La COP26 fue de nuevo una pasarela por la que desfilaron 120 jefes de estado y cuyo mayor contingente fueron los más de 500 cabilderos de las gigantescas corporaciones petroleras, gaseras, mineras, automotrices, alimentarias, biotecnológicas, etcétera, presentes para defender sus intereses, y durante la cual, otra vez, se abordaron de manera vaga y general los mayores aspectos de la crisis climática y se hicieron acuerdos y compromisos siempre hacia el futuro, ignorando la urgencia de llevar a cabo acciones inmediatas. El acuerdo final fue un documento que no responde a lo que está sucediendo y sucederá a corto plazo, y cuyos mayores avances, festejados por los medios, son el haber logrado señalar por vez primera el carbón y los combustibles fósiles como causantes del problema. Lo que es una evidencia científica ampliamente demostrada constituye una herejía en el discurso de los diplomáticos y políticos. Tal es la fuerza del capital corporativo. Entre los acuerdos tomados destacó el consensuado contra la deforestación. Pero, de nuevo, ni una sola palabra sobre las causas que la provocan: la ganadería intensiva, la palma de aceite, el café, el cacao, etcétera, y especialmente los 180 millones de hectáreas de monocultivos transgénicos (una superficie casi igual al territorio de México) de soya, maíz, algodón, puntualmente rociados con glifosato.
La gran novedad es que se dio un salto en la presencia, actuación y proyección de los actores sociales. Esta vez se logró un poderoso frente común: la Coalición COP26 que realizó asambleas, eventos, acciones y especialmente una enorme manifestación con 150 mil en Glasgow y en otras 200 ciudades (con 400 mil manifestantes en Londres). En la propia cumbre destacaron la iniciativa para que la Corte Penal Internacional declare el ecocidio como un acto criminal, una acción promovida por Stop Ecocidio Internacional () y la presencia de los pueblos indígenas, especialmente los del continente americano (ver: La protección de la madre tierra: la custodia sagrada y la ley del ecocidio: ).
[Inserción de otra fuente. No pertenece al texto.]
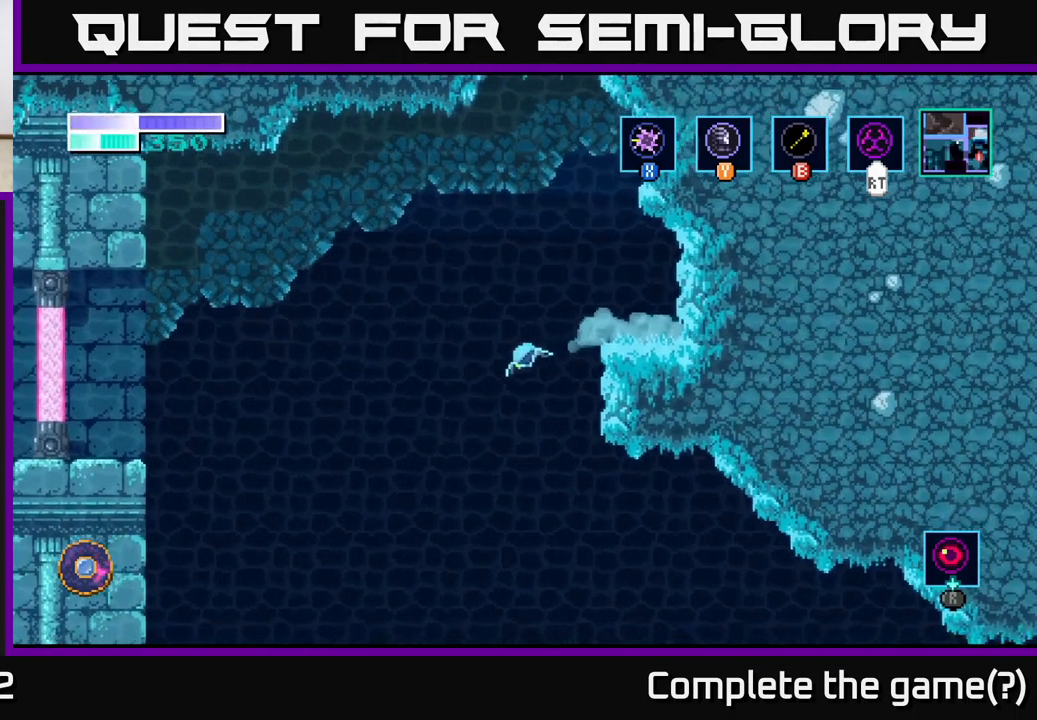
{"buttons": [], "left_stick": "left", "right_stick": "center", "events": [[234, "left_stick", "left"]]}
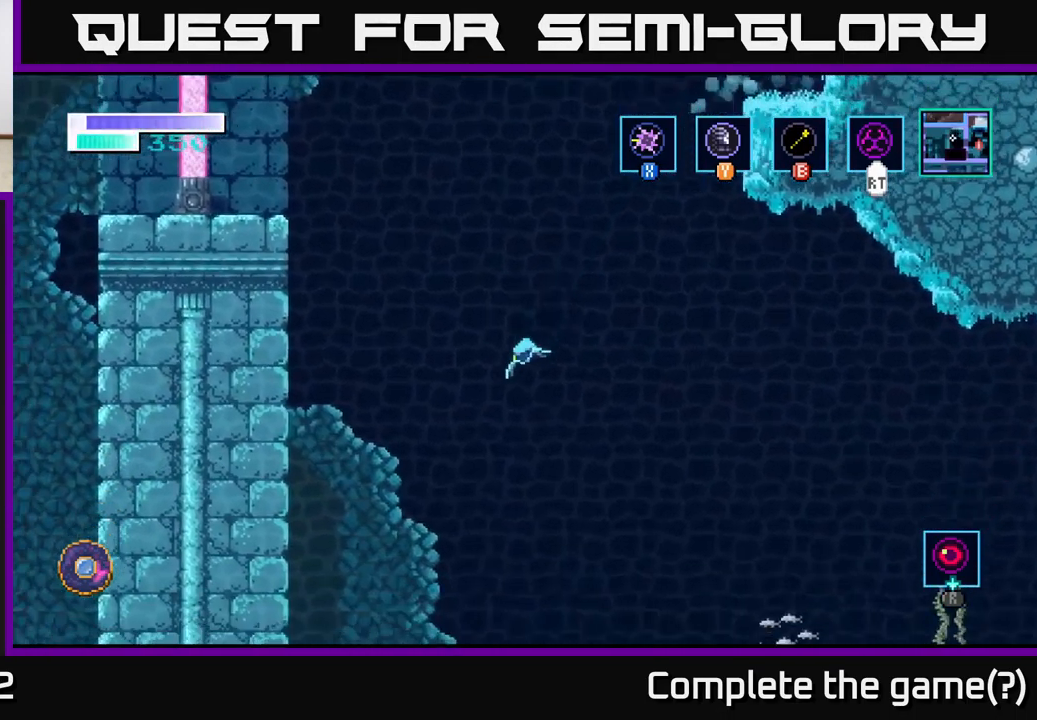
{"buttons": [], "left_stick": "left", "right_stick": "center", "events": []}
Cada vez resulta más difícil ocultar que los fracasos de las cumbres climáticas provienen de la enorme presión que ejerce el capital corporativo sobre los gobiernos y las organizaciones internacionales, y que cada bloqueo a las medidas que se requieren aplicar surgen de esos intereses. Cada cumbre climática pone de relieve la contradicción irresoluble entre ecología y capital.